The organization was set up by seven women living with HIV with the aim to empower and educate their peers about HIV prevention, treatment, care and support. In addition to focusing on their health and physical well-being, Giramatisko also empowers women to understand their rights to health services.
“Finding out you are HIV-positive brings physical and spiritual distress and the accompanying shame and discrimination have prevented many individuals from seeking treatment and leading a productive life,” notes Fara Twinamatsiko, a founder and chairperson of Giramatsiko.
A peer educator from Giramatsiko referred Justine to a health facility during her pregnancy where she received antiretroviral drugs to prevent HIV transmission to her child. The drugs helped ensure that Justine gave birth to a healthy, HIV-negative baby.
With a small staff and dozens of volunteers, the Giramatsiko Post Test Club currently reaches out to women in 19 centres in the Sheema district of western Uganda where they provide emotional and psychological support, HIV testing and counselling as well as referring women to health centres to access antiretroviral medicines, antenatal care and other services.
Countering stigma and discrimination
Though stories like Justine’s are not uncommon in Uganda - and in many other parts of the world - there are signs of hope as individuals and communities take action to counter HIV related stigma, discrimination and harmful social norms.
The Giramatsiko founders have confronted discrimination head-on by disclosing their own HIV status.

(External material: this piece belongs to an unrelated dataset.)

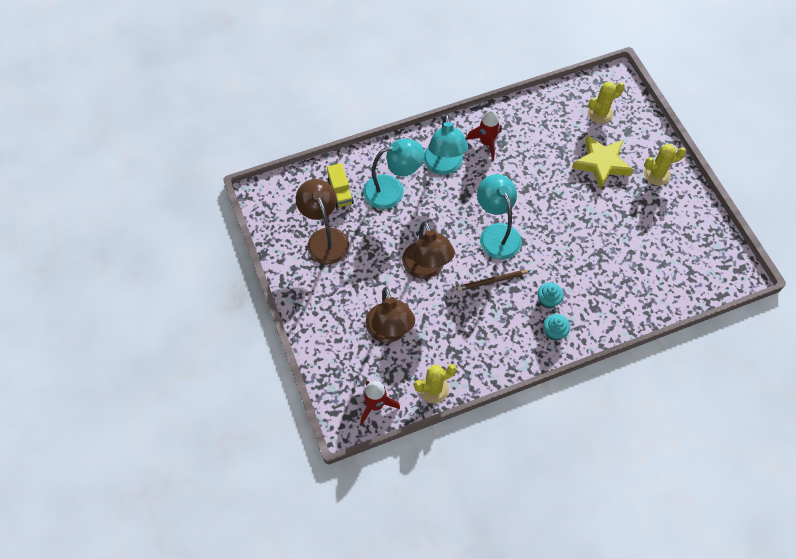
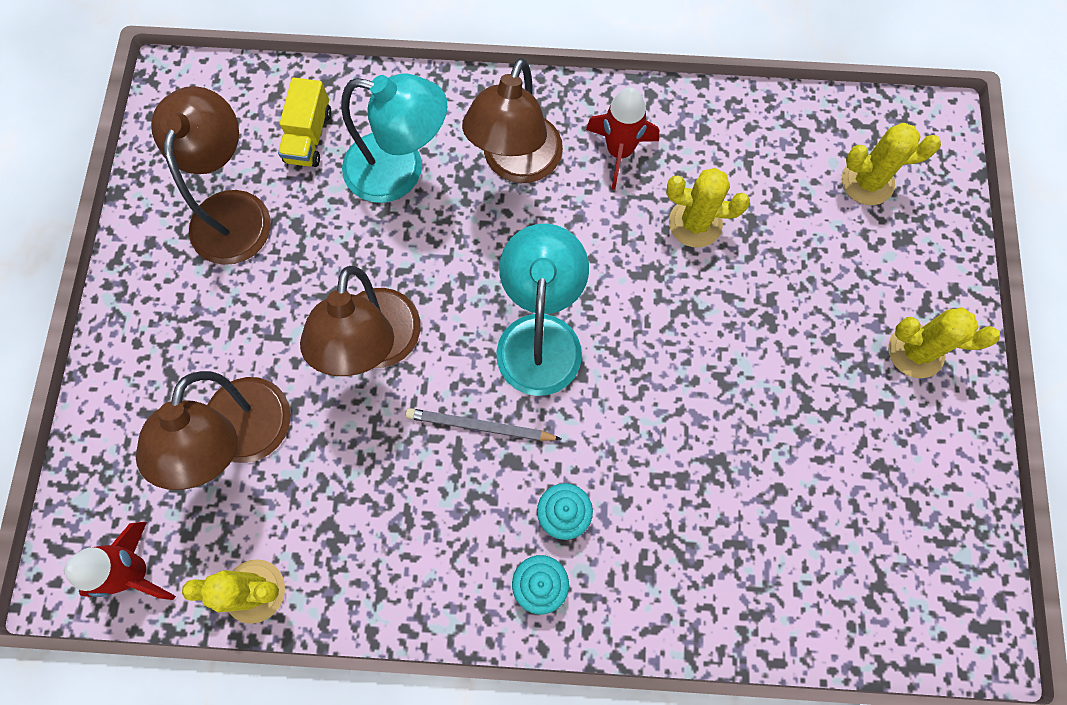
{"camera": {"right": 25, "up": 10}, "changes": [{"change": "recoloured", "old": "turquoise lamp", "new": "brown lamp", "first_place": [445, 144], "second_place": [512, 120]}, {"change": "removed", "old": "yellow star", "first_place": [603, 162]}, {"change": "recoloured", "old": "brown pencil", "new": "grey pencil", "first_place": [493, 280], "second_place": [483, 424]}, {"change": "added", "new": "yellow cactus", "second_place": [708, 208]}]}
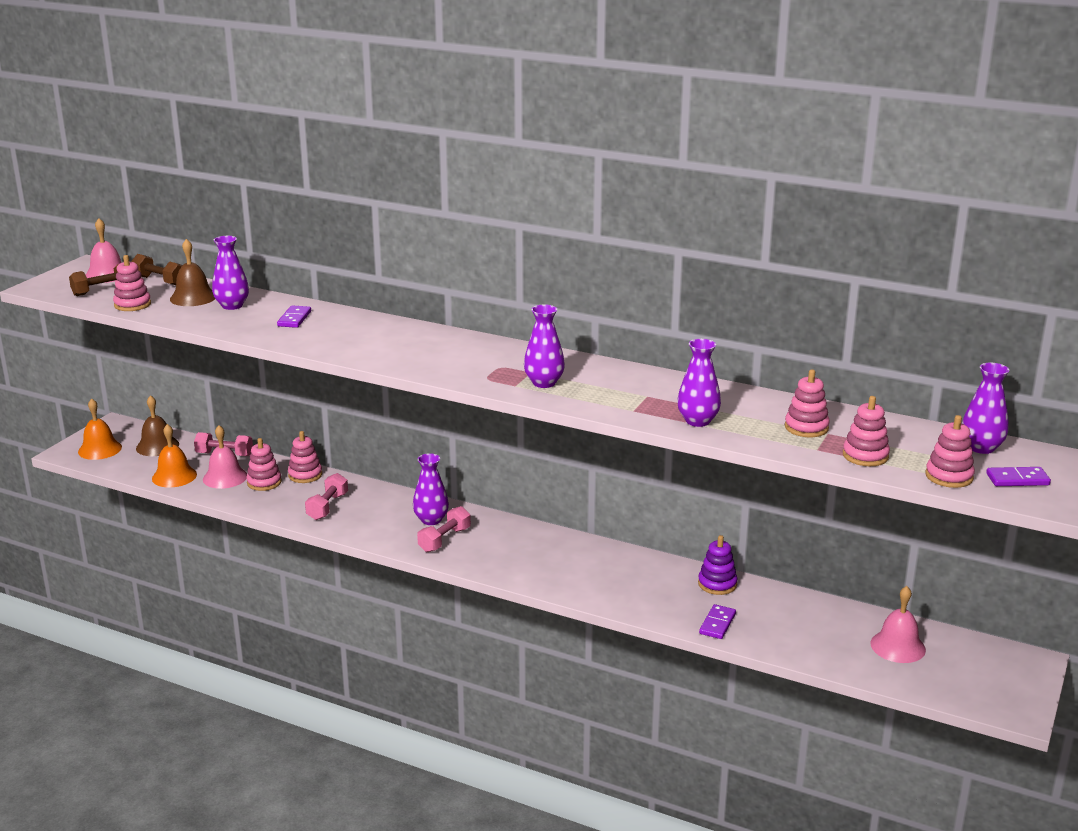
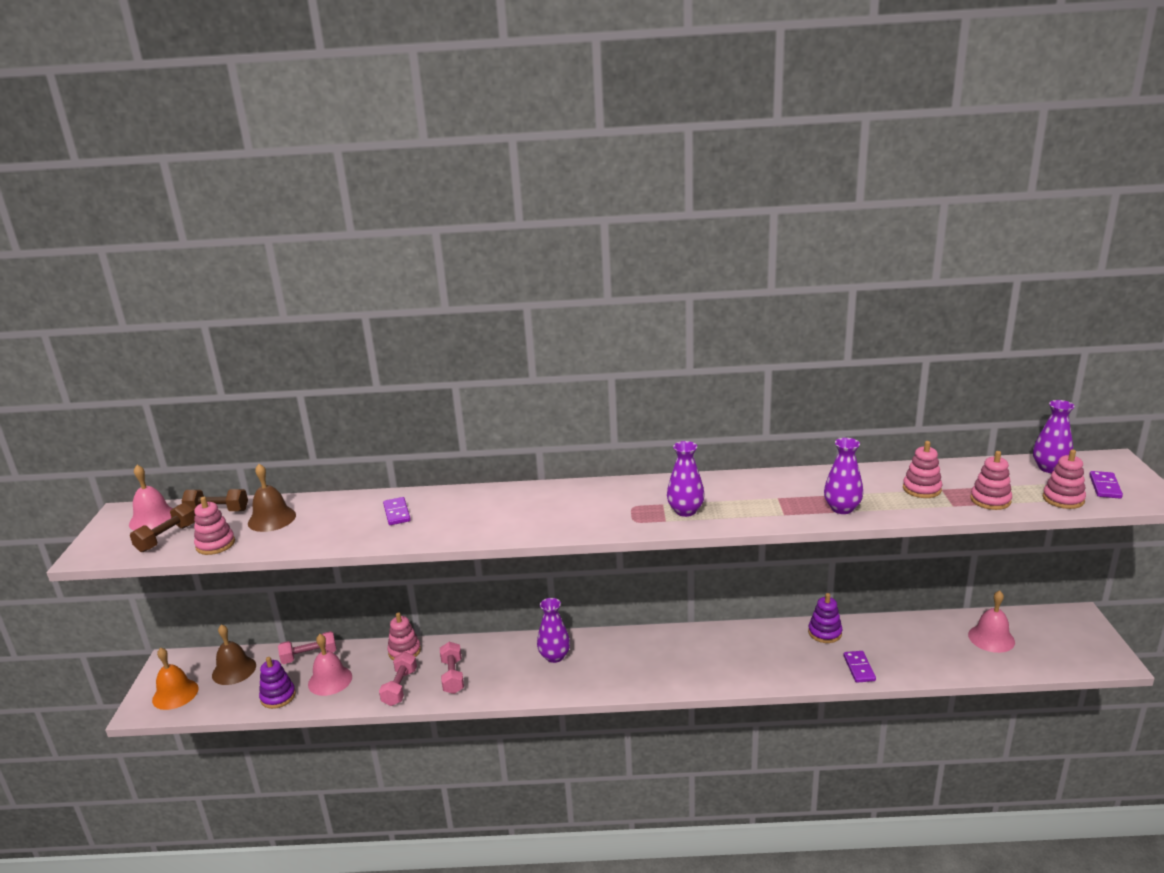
{"camera": {"right": -25, "up": 0}, "changes": [{"change": "removed", "old": "purple vase", "first_place": [230, 273]}, {"change": "replaced", "old": "orange bell", "new": "purple stacking toy", "first_place": [174, 456], "second_place": [277, 683]}, {"change": "removed", "old": "pink stacking toy", "first_place": [264, 464]}, {"change": "turned", "old": "purple domino", "first_place": [1018, 476], "second_place": [1106, 485], "degrees": -45}, {"change": "moved", "old": "pink dumbbell", "first_place": [444, 529], "second_place": [398, 679]}]}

In doing so, they have helped hundreds of other men and women in Uganda, young and old, openly discuss their experiences. They are breaking taboos and challenging the stigma associated with HIV.
“We have a very conservative attitude towards HIV in our community, but no social problem can be solved without open discussion and education,” says Tumushabe Sedrida, Coordinator at Giramatsiko.
According to the 2011 Uganda AIDS Indicator Survey, HIV prevalence in Uganda increased from 6.4% in 2004-5 to 6.7% in 2011. To-date, the HIV prevalence among women in the age group of 15-49 is 7.7% while that of men is 5.6%. Regarding pregnant women living with HIV, an estimated 53% receive services to prevent new HIV infections in their children and just 17% receive treatment for their own health. These gaps in access to HIV services emphasize the need for organizations like Giramatsiko.
Red Ribbon Award
Ten years on, Giramatsiko continues to prove that a small group of individuals can make a big difference in the lives of an entire community.
In recognition of its efforts to reduce new HIV infections in children, keep mothers alive and change community perceptions about people living with HIV, Giramatsiko received the UNAIDS Red Ribbon Award at the XIX International AIDS Conference in July 2012. The award recognized ten organizations worldwide that have undertaken innovative and outstanding community work in the response to HIV.
Despite recent accolades, Giramatsiko’s work is far from complete. “Our aspiration is to touch many and save more lives,” notes Ms Sedrida.